Adrenergic-induced remodeling of the neuro-vascular network in adipose tissue

Adrenergic-induced remodeling of the neuro-vascular network in adipose tissue

Our bodies contain two types of fat: white fat and brown fat. While white fat stores calories, brown fat burns energy and could help us lose weight. Now, scientists have found a way of making the white fat 'browner' and increasing the efficiency of brown fat.

While their study was carried out in mice, they hope that this finding will translate into humans and provide a potential new drug to help fight obesity.

Both brown and white fat are made up of fat cells known as adipocytes, but in brown fat, these cells are rich in mitochondria - the 'batteries' that power our bodies - which give the tissue its brown colour. Brown fat also contains more blood vessels to allow the body to provide it with oxygen and nutrients.

While white fat stories energy, brown fat burns it in a process known as 'thermogenesis'. When fully activated, just 100g of brown fat can burn 3,400 calories a day - significantly higher than most people's daily food intake and more than enough to fight obesity.

Just having more brown fat alone is not enough - the tissue also needs to be activated. Currently, the only ways to activate brown fat are to put people in the cold to mimic hibernation, which is both impractical and unpleasant, or to treat them with drugs known as adrenergic agonists, but these can cause heart attacks. It is also necessary to increase the number of blood vessels in the tissue to carry nutrients to the fat cells and the number of nerve cells to allow the brain to 'switch on' the tissue.

In a study published in the journal Nature Communications, an international team of researchers which has shown that increasing BMP8b in mice can increase the function of their brown fat (adipose tissue).

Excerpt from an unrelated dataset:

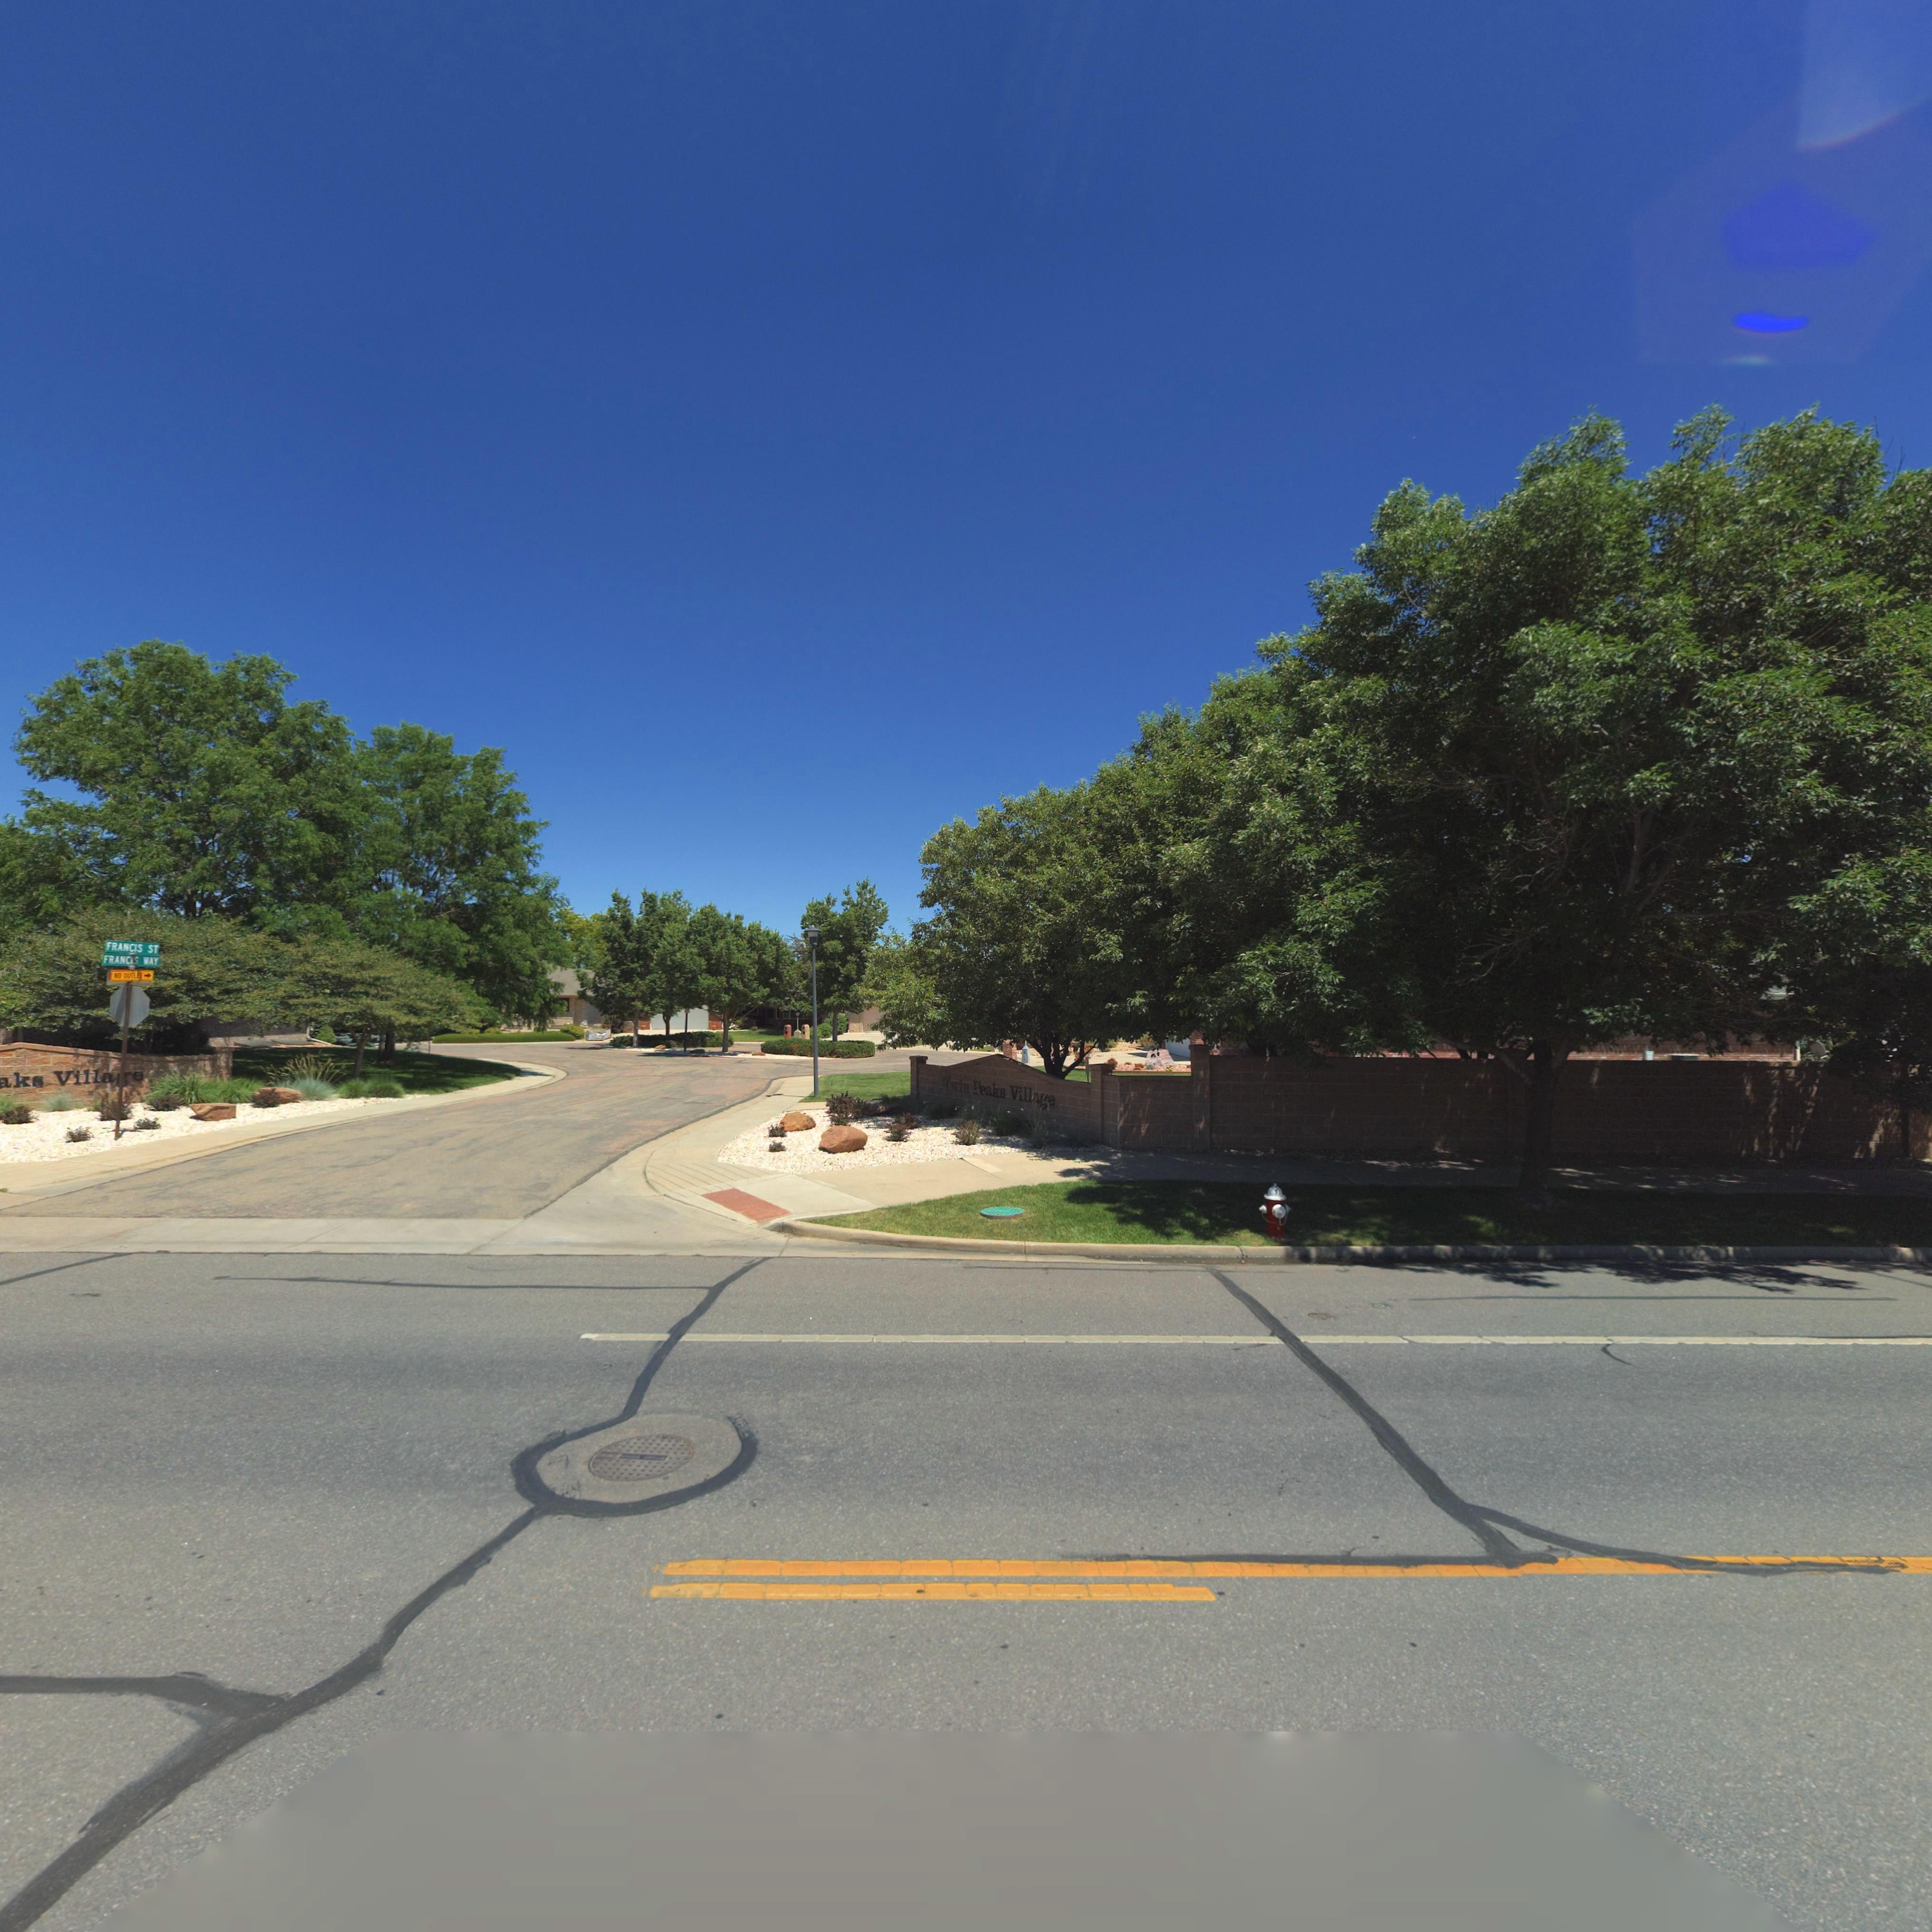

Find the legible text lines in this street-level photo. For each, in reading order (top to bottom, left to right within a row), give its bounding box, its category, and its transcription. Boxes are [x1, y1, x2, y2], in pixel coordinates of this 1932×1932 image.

[106, 941, 159, 954] StreetName: FRANCIS ST
[103, 954, 160, 966] StreetName: FRANCIS WAY
[940, 1075, 1056, 1111] None: x*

This implies that BMP8b, which is found in the blood, could potentially be used as a drug to increase the amount of brown fat amount in humans as well as making it more active. Further research will be necessary to demonstrate if this is the case.

To carry out their research, the team used mice that had been bred to produce higher levels of the protein in adipose tissue. As anticipated, they found that increasing BMP8b levels changed some of the white fat into brown fat, a process known as beiging and thus increased the amount of energy burnt by the tissue.

Overexpression of bmp8b in adipose tissue enhances browning of the subcutaneous depot and maximal thermogenic capacity. Moreover, BMP8b-induced browning, increased sympathetic innervation and vascularization of adipose tissue were maintained at 28 °C, a condition of low adrenergic output. This reinforces the local trophic effect of BMP8b.

Innervation and vascular remodeling effects required BMP8b signaling through the adipocytes to 1) secrete neuregulin-4 (NRG4), which promotes sympathetic axon growth and branching in vitro, and 2) induce a pro-angiogenic transcriptional and secretory profile that promotes vascular sprouting. Thus, BMP8b and NRG4 can be considered as interconnected regulators of neuro-vascular remodeling in AT and are potential therapeutic targets in obesity.

They showed that higher levels of BMP8b make the tissue more sensitive to adrenergic signals from nerves - the same pathway target by adrenergic agonist drugs. This may allow lower doses of these drugs to be used to activate brown fat in people, hence reducing their risk of heart attack.